#### [Exercise aim]
Give back exactly the lines of the material below that start at the line containing "A1 – Rabat – Tanger;" and end at the line containing "A3 – Rabat – Casablanca;", and no others.

Given data START

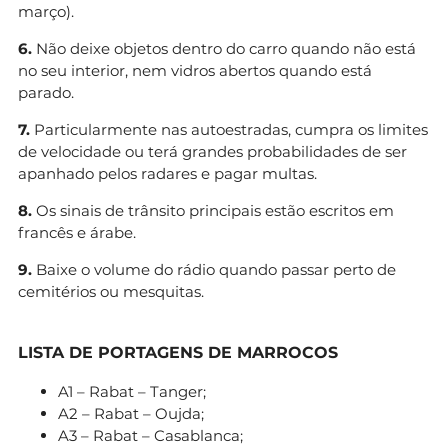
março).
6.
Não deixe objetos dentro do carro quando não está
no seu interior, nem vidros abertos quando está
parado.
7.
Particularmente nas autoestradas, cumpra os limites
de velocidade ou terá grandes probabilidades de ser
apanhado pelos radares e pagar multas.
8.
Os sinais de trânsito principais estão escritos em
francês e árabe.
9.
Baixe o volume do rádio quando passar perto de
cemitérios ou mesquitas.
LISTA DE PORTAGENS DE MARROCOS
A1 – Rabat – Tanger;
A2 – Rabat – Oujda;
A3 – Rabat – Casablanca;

Given data END
Given data START

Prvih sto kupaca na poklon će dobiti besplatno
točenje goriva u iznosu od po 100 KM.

Given data END

#### [Result for this exercise]
A1 – Rabat – Tanger;
A2 – Rabat – Oujda;
A3 – Rabat – Casablanca;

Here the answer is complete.